День был ясный и теплый, сад так и сиял под солнцем. А груши и липы, растущие вокруг дома, давали густую тень. Мы сели на скамейку под деревом. Нам было хорошо и весело.
— Прежде чем перейти к поездкам, я хотел попросить у тебя прощения за то, что наболтал тогда, за столом… Я не имел в виду…
Данута слегка смутилась и не дала мне договорить:
— Ладно, пустяки. Не будем об этом. Лучше скажи, что за гениальный метод ты придумал?

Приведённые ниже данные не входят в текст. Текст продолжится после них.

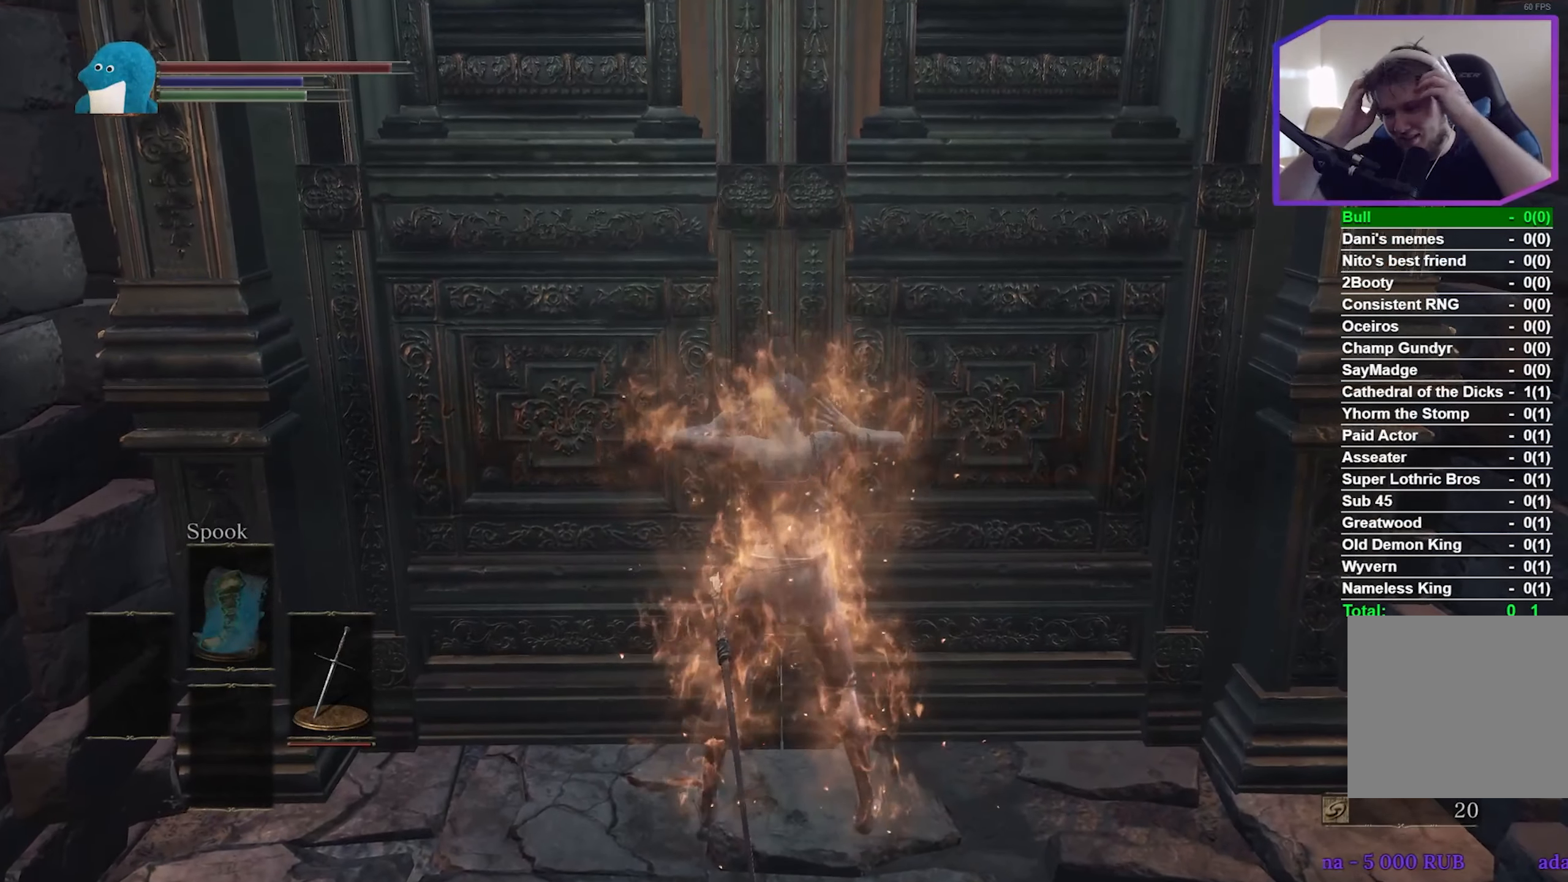
{"buttons": [], "left_stick": "center", "right_stick": "center", "events": []}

Я встал перед ней, как профессор перед аудиторией, и начал объяснять:
— Каждый раз, когда перед нами стоит задача, которая представляется невыполнимой, нужно как следует уяснить, какими силами и средствами мы все-таки располагаем. Да, в растениях я не разбираюсь, это факт. Зато много знаю о том, как организовать разведку и не провалить дело. Поэтому предлагаю пронумеровать все замечания, которые ты мне вдолбила, и расставить номера в блокноте. Напротив каждой грядки на плане я поставлю в особой графе нужный номер и сегодня вечером заучу все замечания в указанном порядке. Как тебе моя идея?
— Гениально!
Первая поездка прошла безукоризненно. Я с важным видом расхаживал по полям, время от времени небрежно бросая: «Посевы в этом году неважные. Но расположение грядок мне нравится» — или еще что-нибудь в том же духе. Иногда снисходительно хвалил того или другого работника или крестьянских девушек, обрабатывавших грядки:
— Неплохо, неплохо! Жаль только, над вами нет мужчины-бригадира. Не хватает мужского руководства.
Сказав это, я покосился на Дануту. Она пылала негодованием! Кажется, я перестарался.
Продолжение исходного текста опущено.